↓↓↓
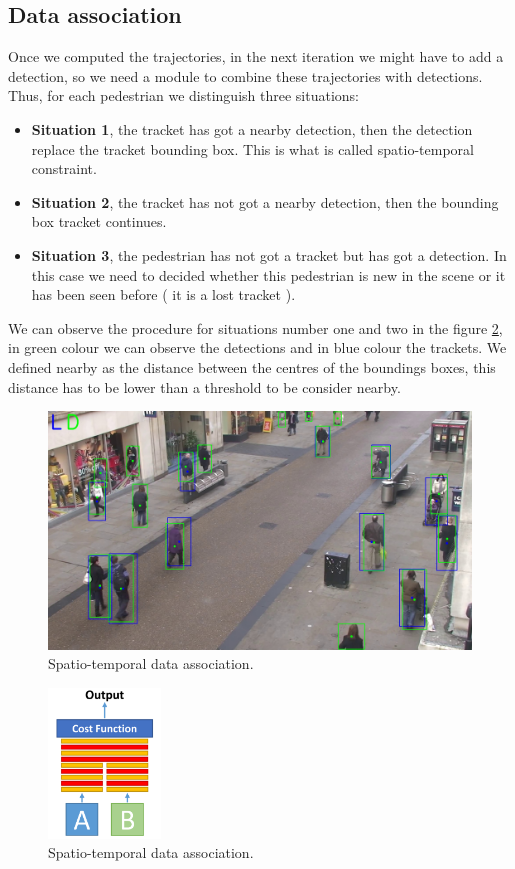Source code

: \subsection{Data association}

Once we computed the trajectories, in the next iteration we might have to add a detection, so we need a module to combine these trajectories with detections. Thus, for each pedestrian we distinguish three situations:

\begin{itemize}



\item \textbf{Situation 1}, the tracket has got a nearby detection, then the detection replace the tracket bounding box. This is what is called spatio-temporal constraint.

\item \textbf{Situation 2}, the tracket has not got a nearby detection, then the bounding box tracket continues.

\item \textbf{Situation 3}, the pedestrian has not got a tracket but has got a detection. In this case we need to decided whether this pedestrian is new in the scene or it has been seen before ( it is a lost tracket ).

\end{itemize}

We can observe the procedure for situations number one and two in the figure \ref{data1}, in green colour we can observe the detections and in blue colour the trackets. We defined nearby as the distance between the centres of the boundings boxes, this distance has to be lower than a threshold to be consider nearby. 

\begin{figure}[hptb]
\centering         
\includegraphics[width=12cm]{lucasKanade/dataAssociation.jpg}
\caption{Spatio-temporal data association.} \label{data1}
\end{figure}


\begin{figure}[hptb]
\centering         
\includegraphics[width=3cm]{siamese/retall2.png}
\caption{Spatio-temporal data association.} \label{data1}
\end{figure}




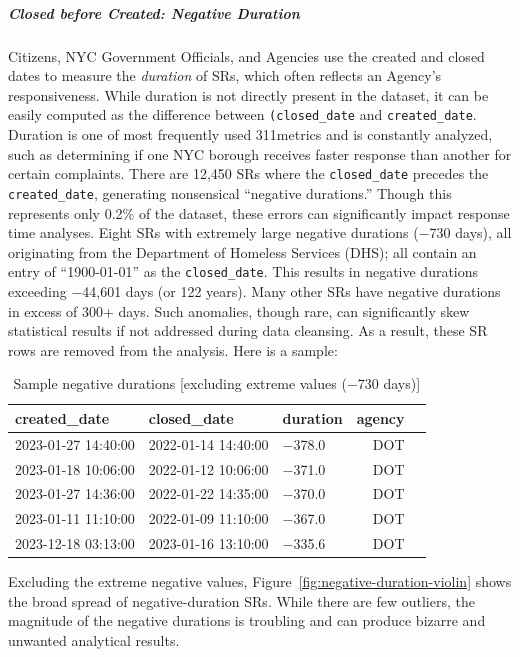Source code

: \documentclass[linenumber]{jdsart}
\begin{document}
\subparagraph{Closed before Created: Negative Duration}
Citizens, NYC Government Officials, and Agencies use the created and 
closed dates to measure the \textit{duration} of SRs, which often reflects an Agency's 
responsiveness. While duration is not directly present in the dataset, 
it can be easily computed as the difference between
\texttt{(closed\_date} and \texttt{created\_date}.  Duration is one of 
most frequently used 311metrics and is constantly analyzed, such as determining if 
one NYC borough receives faster response than another for certain 
complaints. There are 12,450 SRs where the \texttt{closed\_date} precedes the 
\texttt{created\_date}, generating nonsensical ``negative durations.'' 
Though this represents only 0.2\% of the dataset, these errors can 
significantly impact response time analyses. Eight SRs with extremely 
large negative durations ($-$730 days), all originating from the 
Department of Homeless Services (DHS); all contain an entry 
of ``1900-01-01'' as the \texttt{closed\_date}. This results 
in negative durations exceeding $-$44,601 days (or 122 years). Many
other SRs have negative durations in excess of 300+ days. Such 
anomalies, though rare, can significantly skew statistical results if 
not addressed during data cleansing. As a result, these SR rows are 
removed from the analysis. Here is a sample:

\begin{table}[tbp]
  \centering
  \caption{Sample  negative durations [excluding extreme  values ($-$730 days)]}
  \begin{tabular}{l l l r l}
    \toprule
    {created\_date} & {closed\_date} & {duration} 
    & \textbf{agency} \\
    \midrule
    2023-01-27 14:40:00 & 2022-01-14 14:40:00 & $-$378.0 & DOT \\
    2023-01-18 10:06:00 & 2022-01-12 10:06:00 & $-$371.0 & DOT \\
    2023-01-27 14:36:00 & 2022-01-22 14:35:00 & $-$370.0 & DOT \\
    2023-01-11 11:10:00 & 2022-01-09 11:10:00 & $-$367.0 & DOT \\
    2023-12-18 03:13:00 & 2023-01-16 13:10:00 & $-$335.6 & DOT \\
    \bottomrule
  \end{tabular}
  \label{tab:largest-errors}
\end{table}

Excluding the extreme negative values, 
Figure~\ref{fig:negative-duration-violin} shows the broad spread of 
negative-duration SRs. While there are few outliers, the magnitude 
of the negative durations is troubling and can produce bizarre
and unwanted analytical results.
\end{document}
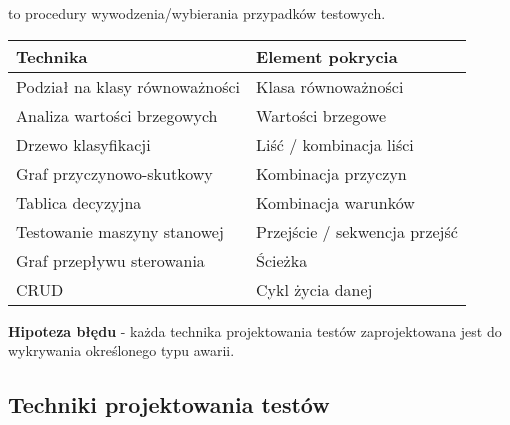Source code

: \documentclass[../main.tex]{subfiles}
\begin{document}
    to procedury wywodzenia/wybierania przypadków testowych.

    \begin{tabular}{|p{8cm}||p{8cm}|}
        \hline
        \textbf{Technika}              & \textbf{Element pokrycia}     \\
        \hline
        \hline
        Podział na klasy równoważności & Klasa równoważności           \\
        \hline
        Analiza wartości brzegowych    & Wartości brzegowe             \\
        \hline
        Drzewo klasyfikacji            & Liść / kombinacja liści       \\
        \hline
        Graf przyczynowo-skutkowy      & Kombinacja przyczyn           \\
        \hline
        Tablica decyzyjna              & Kombinacja warunków           \\
        \hline
        Testowanie maszyny stanowej    & Przejście / sekwencja przejść \\
        \hline
        Graf przepływu sterowania      & Ścieżka                       \\
        \hline
        CRUD                           & Cykl życia danej              \\
        \hline
    \end{tabular}

    \textbf{Hipoteza błędu} - każda technika projektowania testów zaprojektowana jest do
    wykrywania określonego typu awarii.

    \subsection{Techniki projektowania testów}
\end{document}
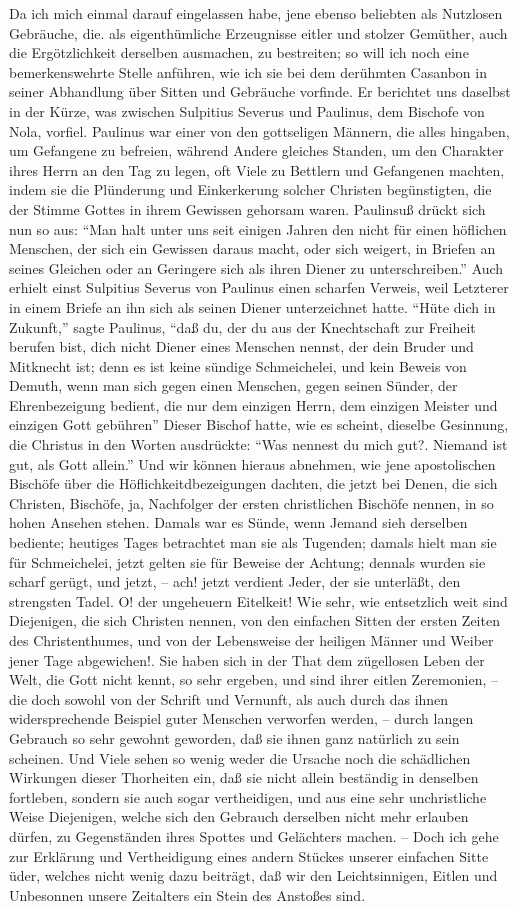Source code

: Da ich mich einmal darauf eingelassen habe, jene ebenso beliebten als Nutzlosen Gebräuche, die. als eigenthümliche Erzeugnisse eitler und stolzer Gemüther, auch die Ergötzlichkeit derselben ausmachen, zu bestreiten; so will ich noch eine bemerkenswehrte Stelle anführen, wie ich sie bei dem derühmten Casanbon in seiner Abhandlung über Sitten und Gebräuche vorfinde. Er berichtet uns daselbst in der Kürze, was zwischen Sulpitius Severus und Paulinus, dem Bischofe von Nola, vorfiel. Paulinus war einer von den gottseligen Männern, die alles hingaben, um Gefangene zu befreien, während Andere gleiches Standen, um den Charakter ihres Herrn an den Tag zu legen, oft Viele zu Bettlern und Gefangenen machten, indem sie die Plünderung und Einkerkerung solcher Christen begünstigten, die der Stimme Gottes in ihrem Gewissen gehorsam waren. Paulinsuß drückt sich nun so aus: "`Man halt unter uns seit einigen Jahren den nicht für einen höflichen Menschen, der sich ein Gewissen daraus macht, oder sich weigert, in Briefen an seines Gleichen oder an Geringere sich als ihren Diener zu unterschreiben."' Auch erhielt einst Sulpitius Severus von Paulinus einen scharfen Verweis, weil Letzterer in einem Briefe an ihn sich als seinen Diener unterzeichnet hatte. "`Hüte dich in Zukunft,"' sagte Paulinus, "`daß du, der du aus der Knechtschaft zur Freiheit berufen bist, dich nicht Diener eines Menschen nennst, der dein Bruder und Mitknecht ist; denn es ist keine sündige Schmeichelei, und kein Beweis von Demuth, wenn man sich gegen einen Menschen, gegen seinen Sünder, der Ehrenbezeigung bedient, die nur dem einzigen Herrn, dem einzigen Meister und einzigen Gott gebühren"' Dieser Bischof hatte, wie es scheint, dieselbe Gesinnung, die Christus in den Worten ausdrückte: "`Was nennest du mich gut?. Niemand ist gut, als Gott allein."' Und wir können hieraus abnehmen, wie jene apostolischen Bischöfe über die Höflichkeitdbezeigungen dachten, die jetzt bei Denen, die sich Christen, Bischöfe, ja, Nachfolger der ersten christlichen Bischöfe nennen, in so hohen Ansehen stehen. Damals war es Sünde, wenn Jemand sieh derselben bediente; heutiges Tages betrachtet man sie als Tugenden; damals hielt man sie für Schmeichelei, jetzt gelten sie für Beweise der Achtung; dennals wurden sie scharf gerügt, und jetzt, -- ach! jetzt verdient Jeder, der sie unterläßt, den strengsten Tadel. O! der ungeheuern Eitelkeit! Wie sehr, wie entsetzlich weit sind Diejenigen, die sich Christen nennen, von den einfachen Sitten der ersten Zeiten des Christenthumes, und von der Lebensweise der heiligen Männer und Weiber jener Tage abgewichen!. Sie haben sich in der That dem zügellosen Leben der Welt, die Gott nicht kennt, so sehr ergeben, und sind ihrer eitlen Zeremonien, -- die doch sowohl von der Schrift und Vernunft, als auch durch das ihnen widersprechende Beispiel guter Menschen verworfen werden, -- durch langen Gebrauch so sehr gewohnt geworden, daß sie ihnen ganz natürlich zu sein scheinen. Und Viele sehen so wenig weder die Ursache noch die schädlichen Wirkungen dieser Thorheiten ein, daß sie nicht allein beständig in denselben fortleben, sondern sie auch sogar vertheidigen, und aus eine sehr unchristliche Weise Diejenigen, welche sich den Gebrauch derselben nicht mehr erlauben dürfen, zu Gegenständen ihres Spottes und Gelächters machen. -- Doch ich gehe zur Erklärung und Vertheidigung eines andern Stückes unserer einfachen Sitte üder, welches nicht wenig dazu beiträgt, daß wir den Leichtsinnigen, Eitlen und Unbesonnen unsere Zeitalters ein Stein des Anstoßes sind.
↑↑↑
> Task details
Reproduce each line of the material containing the word "days".

> Written reply
large negative durations ($-$730 days), all originating from the 
in negative durations exceeding $-$44,601 days (or 122 years). Many
other SRs have negative durations in excess of 300+ days. Such 
  \caption{Sample  negative durations [excluding extreme  values ($-$730 days)]}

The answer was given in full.